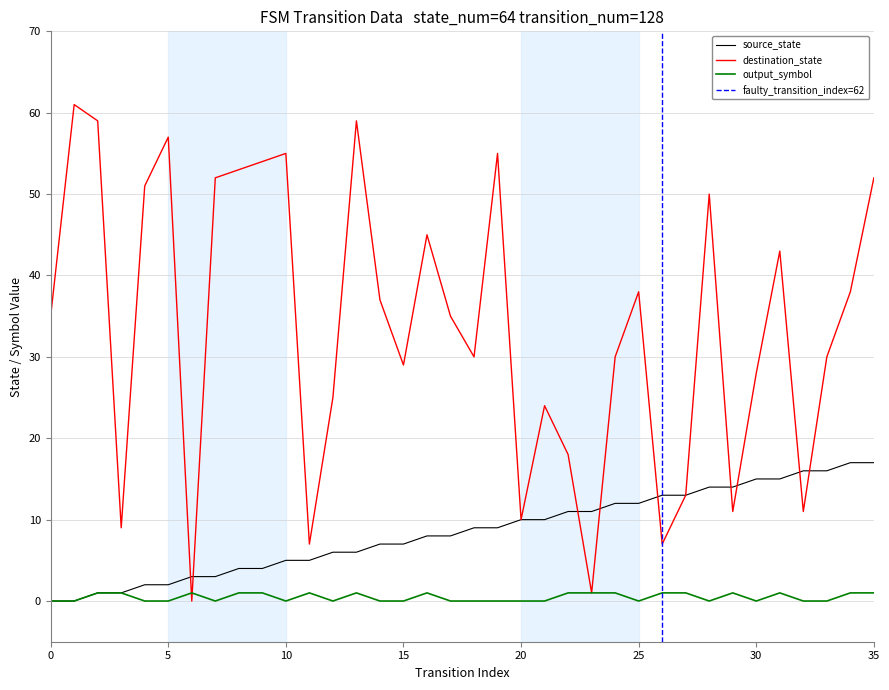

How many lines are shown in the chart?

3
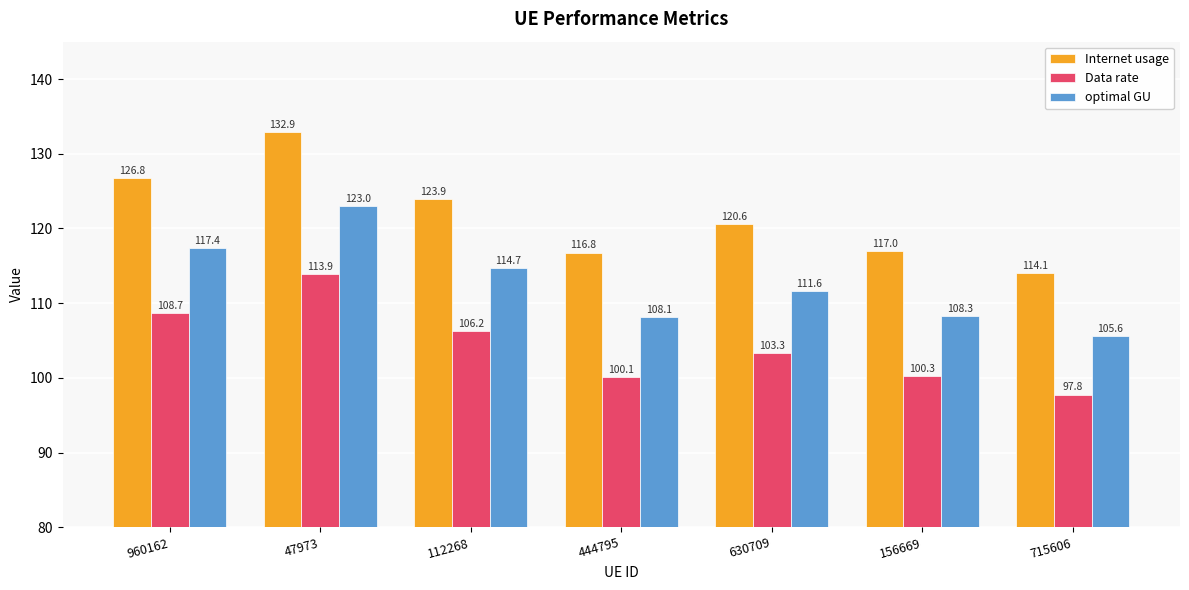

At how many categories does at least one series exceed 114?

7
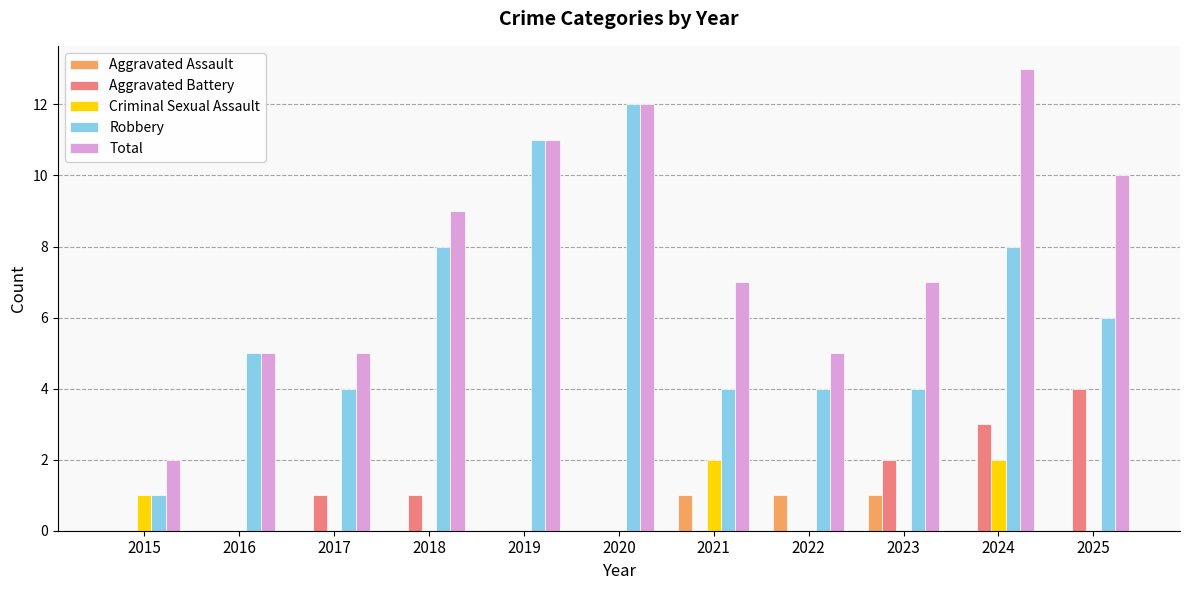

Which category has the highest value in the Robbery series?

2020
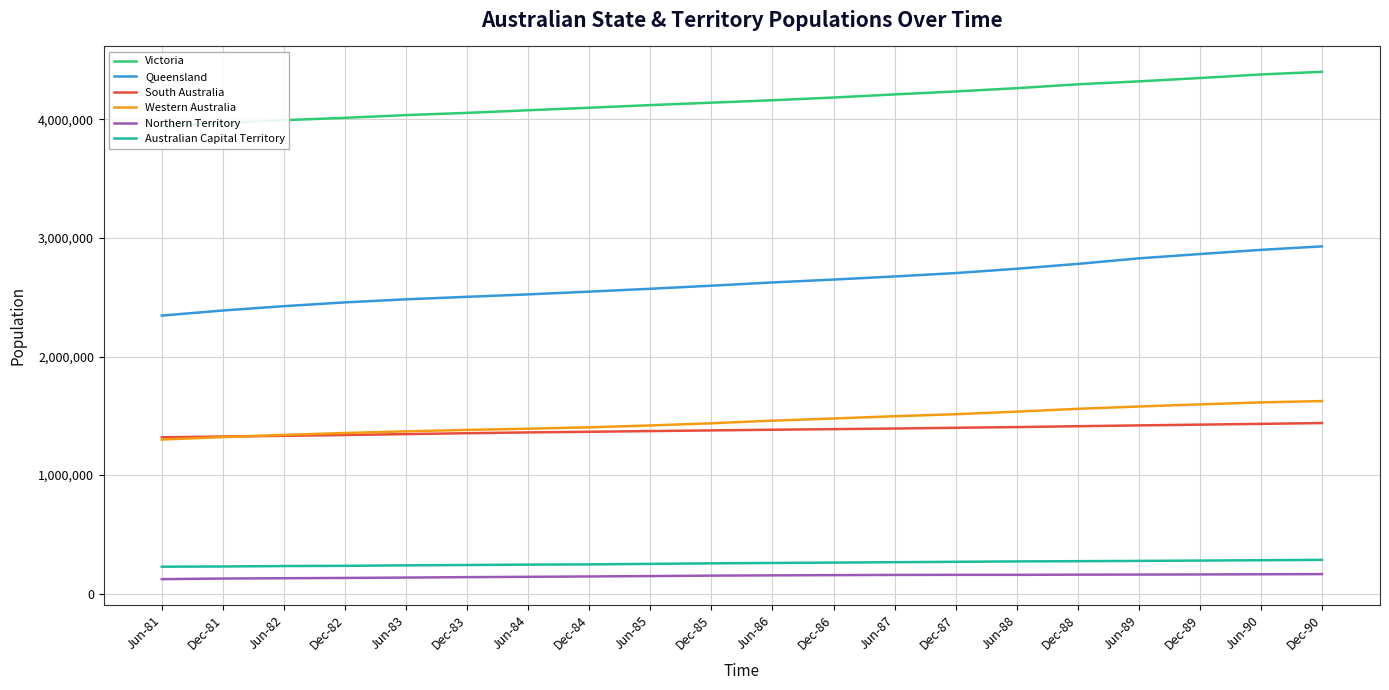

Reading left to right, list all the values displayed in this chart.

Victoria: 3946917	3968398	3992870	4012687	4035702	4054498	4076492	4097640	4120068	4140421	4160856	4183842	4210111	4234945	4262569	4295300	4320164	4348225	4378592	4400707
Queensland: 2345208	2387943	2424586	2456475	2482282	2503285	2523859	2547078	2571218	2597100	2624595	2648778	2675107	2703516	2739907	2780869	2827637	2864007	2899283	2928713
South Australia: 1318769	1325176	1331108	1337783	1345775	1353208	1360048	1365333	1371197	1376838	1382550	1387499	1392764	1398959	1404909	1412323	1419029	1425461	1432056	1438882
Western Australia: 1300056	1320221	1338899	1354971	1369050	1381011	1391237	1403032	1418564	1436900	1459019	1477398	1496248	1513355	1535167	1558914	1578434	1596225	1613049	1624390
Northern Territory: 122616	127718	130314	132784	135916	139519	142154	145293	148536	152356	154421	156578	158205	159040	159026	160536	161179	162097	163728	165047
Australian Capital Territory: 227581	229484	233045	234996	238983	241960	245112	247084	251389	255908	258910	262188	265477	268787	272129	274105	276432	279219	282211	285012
_ _ _ _
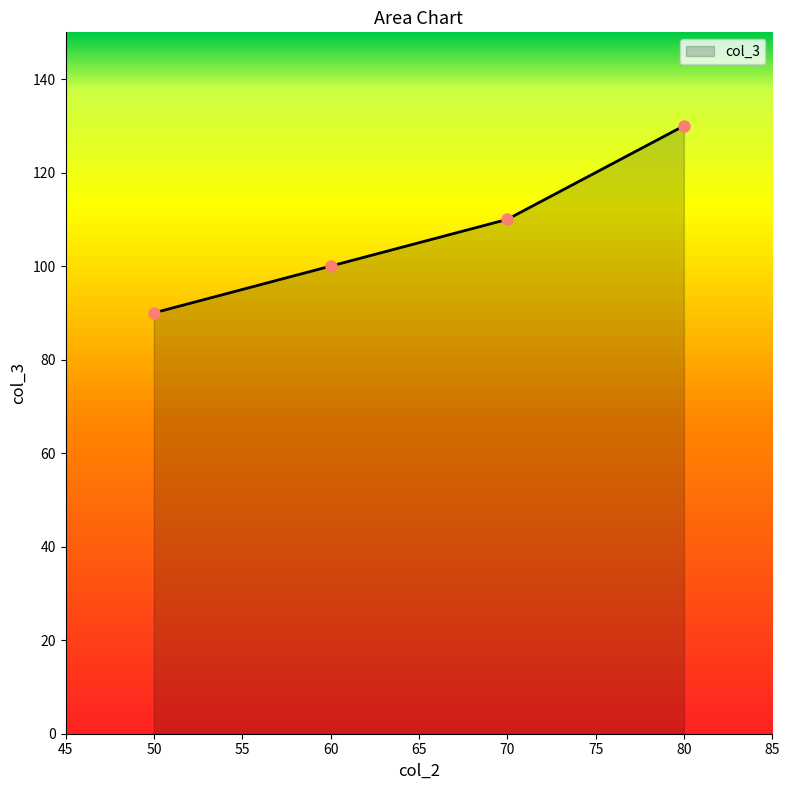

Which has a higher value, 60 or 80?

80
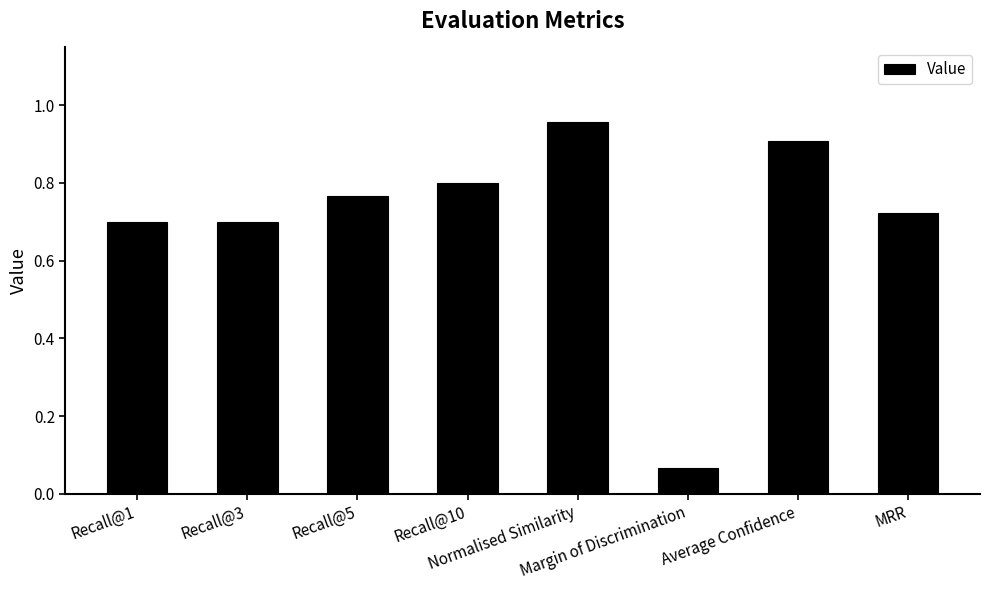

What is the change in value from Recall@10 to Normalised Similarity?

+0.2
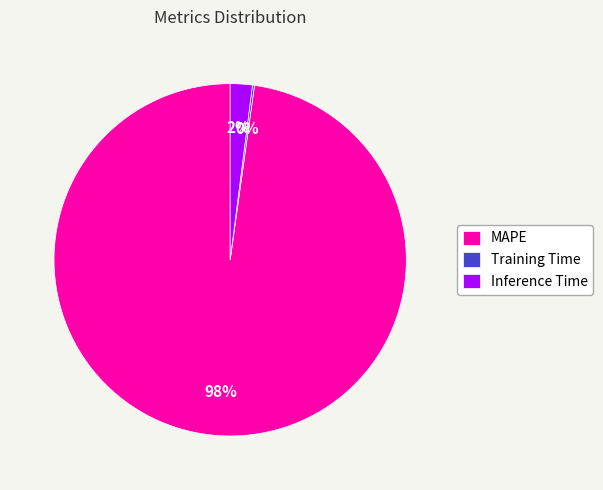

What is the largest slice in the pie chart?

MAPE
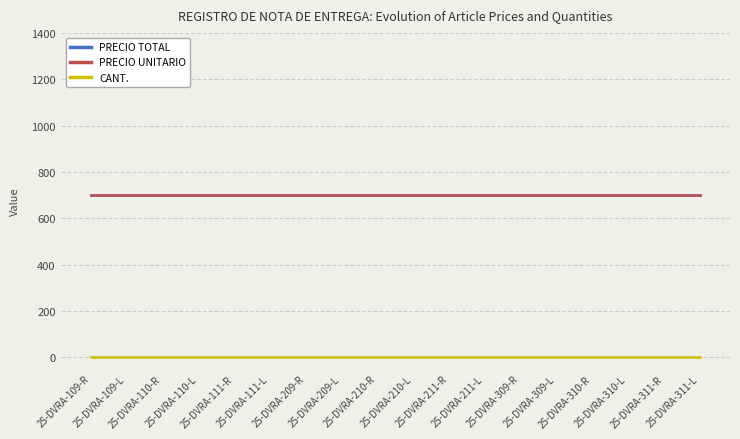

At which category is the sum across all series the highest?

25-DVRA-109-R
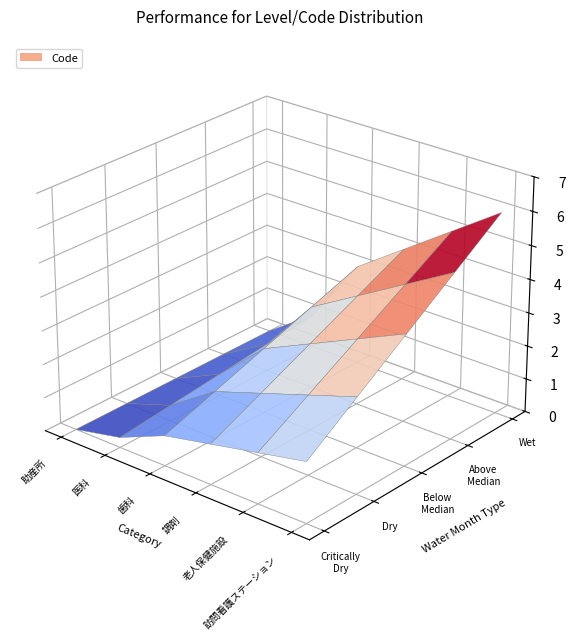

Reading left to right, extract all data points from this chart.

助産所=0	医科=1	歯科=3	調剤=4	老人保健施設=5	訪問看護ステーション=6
_ _ _ _
Description of the task:
Can you switch "series" to "line" in the material from the line with "At how many" up to and including the line with "Reading left to right, list", and return only those lines, unchanged otherwise and without the pictures?

Answer space:
At how many categories does at least one line exceed 114?

7

Which category has the highest value in the Robbery line?

2020

Reading left to right, list all the values displayed in this chart.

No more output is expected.